As an example here’s how you normally write async operations in WPF and Silverlight:

var myObject = new MyClass();
myObject.Completed += (sender,e) => { 
   //Completed event handler 
if(e.Error == null) { statusText.Text = "My Operation has completed: " + e.Result;
} }; myObject.StartAsync(); //Starts process and fires "Completed" event when done

So we first hook up to the event handler, then call start. When you look at the code, the lines are not executed in the order they are written. The completed delegate executes after the operation completes after Start() has been run (even explaining it makes it sound confusing). Also you cannot throw exceptions from an asynchronous running process, because there will be no way to catch it, so you’ll have to parse an exception object back as part of your result and check it.

This pattern makes it hard to read and understand the code, since it’s not immediately obvious what code runs when. Especially when the code gets more complex and/or your eventhandlers are declared elsewhere. When we then nest events, it gets very convoluted quickly:

var myObject = new MyClass();
myObject.Completed += (sender,e) => { 
   if(e.Error == null) {
       //Perform next operation
       var myObject2 = new MyClass();
       myObject2.Completed += (sender2,e2) => { 
           if(e2.Error == null) {
              //Completed event handler
              statusText.Text = "My Operation has completed: " + e2.Result;
} }; myObject2.StartAsync(); } }; myObject.StartAsync();

With the Task framework this becomes very simple and straightforward to write and more importantly read:

var myObject = new MyClass();
try {
     string result = await myObject.StartAsync();
     var myObject2 = new MyClass();
     string result2 = await myObject2.StartAsync();
     statusText.Text = "My Operation has completed: " + result2;
} catch { }

Notice that we don’t bother with checking an error object. We simply use try/catch instead, and the task returns the result up front. If it wasn’t for the little “await” keyword, it looks like this is just good ol’ synchronous programming! This is pure awesomeness!
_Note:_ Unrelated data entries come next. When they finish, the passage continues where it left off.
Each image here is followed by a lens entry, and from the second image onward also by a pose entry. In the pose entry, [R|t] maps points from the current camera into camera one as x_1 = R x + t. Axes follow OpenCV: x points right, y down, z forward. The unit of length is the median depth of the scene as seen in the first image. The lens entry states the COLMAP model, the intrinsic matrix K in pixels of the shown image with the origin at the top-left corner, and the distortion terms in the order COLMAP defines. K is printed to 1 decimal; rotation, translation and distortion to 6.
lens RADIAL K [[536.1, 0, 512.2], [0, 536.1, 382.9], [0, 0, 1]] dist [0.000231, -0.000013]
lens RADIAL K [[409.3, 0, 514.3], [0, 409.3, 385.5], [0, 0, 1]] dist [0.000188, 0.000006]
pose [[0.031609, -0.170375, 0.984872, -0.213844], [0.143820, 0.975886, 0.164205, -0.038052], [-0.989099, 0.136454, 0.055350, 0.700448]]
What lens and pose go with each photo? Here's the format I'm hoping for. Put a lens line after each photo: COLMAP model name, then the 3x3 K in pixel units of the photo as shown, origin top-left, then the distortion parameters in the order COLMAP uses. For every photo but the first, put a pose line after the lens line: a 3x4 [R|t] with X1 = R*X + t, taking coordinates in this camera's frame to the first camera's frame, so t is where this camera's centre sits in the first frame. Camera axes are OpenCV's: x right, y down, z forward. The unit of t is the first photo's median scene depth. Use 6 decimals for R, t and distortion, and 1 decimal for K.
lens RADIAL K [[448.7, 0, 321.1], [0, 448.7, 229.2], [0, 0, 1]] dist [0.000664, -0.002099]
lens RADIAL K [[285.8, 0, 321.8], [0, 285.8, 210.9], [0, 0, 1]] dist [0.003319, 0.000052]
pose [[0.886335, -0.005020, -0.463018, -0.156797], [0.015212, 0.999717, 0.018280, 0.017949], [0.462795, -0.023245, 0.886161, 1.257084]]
If you are planning on porting a large application from Silverlight or WPF and it uses a lot of event-based asynchronous programming, you are probably in for some work. Not to say that your application can’t use events, but a lot of the WinRT API’s don’t have eventhandlers any more, so if you insist on keeping it this way, you would have to wrap all the built in tasks into some event-based classes. I would probably rather focus on moving forward and getting this cleaned up. And since the Task framework is already available in .NET 4 and there’s a CTP for Silverlight (and included in upcoming v5!) and WinPhone, you could port your original code to start taking advantage of this, making your code reuse easier and cleaner moving forward.

So how would you go about wrapping an event-based class into a task based method? Well let’s continue using the MyClass example above, and wrap it in a task. Here’s how that would look:

public Task<string> StartAsync()
{
    var tcs = new TaskCompletionSource<string>();
    var obj = new MyClass();
    obj.Completed += (sender,e) => {
        if (e.Error != null)
              tcs.TrySetException(e.Error);
        else
              tcs.TrySetResult(e.Result);
    };
    obj.StartAsync();
    return tcs.Task;
}

Basically we return Task of string, instead of just a string. We use the TaskCompletionSource of string to handle error and result messaging back to the task.

So when should you make a method an asynchronous task? The rule of thumb is: If it takes more than 50ms to execute, it should be asynchronous! This helps a lot towards preventing the UI from becoming choppy and/or unresponsive.